%%

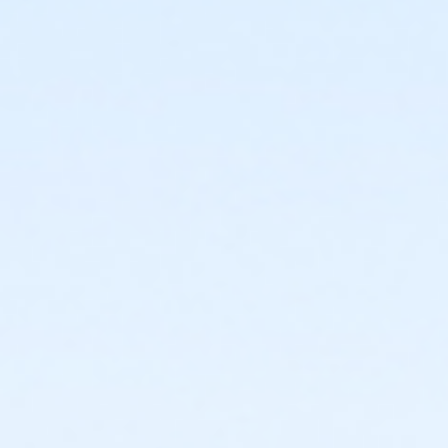
or Silver and Fit Annual - Carls
or Silver and Fit Annual - Boll
or Silver and Fit Annual - Birmingham
or ÆSilver Sneakers Annual - North Oakland
or ÆSilver Sneakers Annual - Livonia
or ÆSilver Sneakers Annual - Lakeshore
or ÆSilver and Fit Annual - North Oakland
or ÆSilver and Fit Annual - Livonia
or ÆSilver and Fit Annual - Lakeshore
or ÆYouth Annual - Farmington
or ÆYouth - Farmington
or ÆY For All Annual - Farmington
or Y For All - Farmington
or ÆTeen Annual - Farmington
or ÆTeen - Farmington
or Staff Part Time - Farmington
or Staff Full Time - Farmington
or Silver Sneakers Annual - Farmington
or Silver and Fit Annual - Farmington
or ÆShort Term Youth - Farmington
or ÆShort Term Young Adult - Farmington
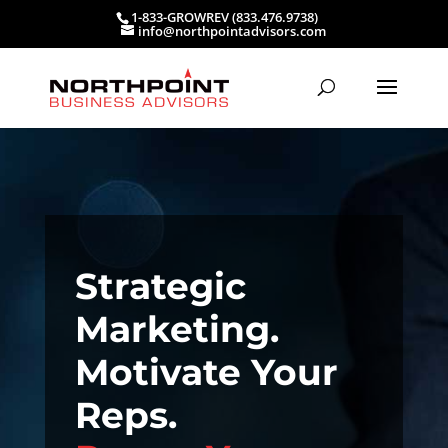
1-833-GROWREV (833.476.9738)
info@northpointadvisors.com
Strategic
Marketing.
Motivate Your
Reps.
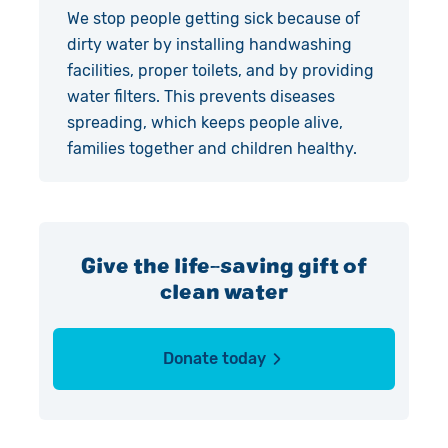
We stop people getting sick because of
dirty water by installing handwashing
facilities, proper toilets, and by providing
water filters. This prevents diseases
spreading, which keeps people alive,
families together and children healthy.
Give the life-saving gift of
clean water
Donate today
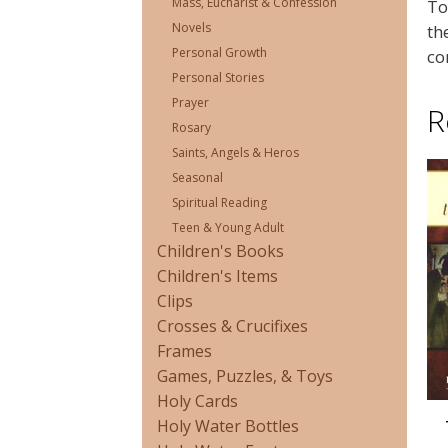
Mass, Eucharist & Confession
To
Novels
th
Personal Growth
co
Personal Stories
Prayer
R
Rosary
Saints, Angels & Heros
Seasonal
Spiritual Reading
Teen & Young Adult
Children's Books
Children's Items
Clips
Crosses & Crucifixes
Frames
Games, Puzzles, & Toys
Holy Cards
Holy Water Bottles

%%

Line by line and exactly, reproduce the span from the line with "or Silver and Fit Annual - Birmingham" through the end of the data above, both ends included, with pictures left out.

**Result of the task:**
or Silver and Fit Annual - Birmingham
or ÆSilver Sneakers Annual - North Oakland
or ÆSilver Sneakers Annual - Livonia
or ÆSilver Sneakers Annual - Lakeshore
or ÆSilver and Fit Annual - North Oakland
or ÆSilver and Fit Annual - Livonia
or ÆSilver and Fit Annual - Lakeshore
or ÆYouth Annual - Farmington
or ÆYouth - Farmington
or ÆY For All Annual - Farmington
or Y For All - Farmington
or ÆTeen Annual - Farmington
or ÆTeen - Farmington
or Staff Part Time - Farmington
or Staff Full Time - Farmington
or Silver Sneakers Annual - Farmington
or Silver and Fit Annual - Farmington
or ÆShort Term Youth - Farmington
or ÆShort Term Young Adult - Farmington
1-833-GROWREV (833.476.9738)
info@northpointadvisors.com
Strategic
Marketing.
Motivate Your
Reps.
We stop people getting sick because of
dirty water by installing handwashing
facilities, proper toilets, and by providing
water filters. This prevents diseases
spreading, which keeps people alive,
families together and children healthy.
Give the life-saving gift of
clean water
Donate today
Mass, Eucharist & Confession
To
Novels
th
Personal Growth
co
Personal Stories
Prayer
R
Rosary
Saints, Angels & Heros
Seasonal
Spiritual Reading
Teen & Young Adult
Children's Books
Children's Items
Clips
Crosses & Crucifixes
Frames
Games, Puzzles, & Toys
Holy Cards
Holy Water Bottles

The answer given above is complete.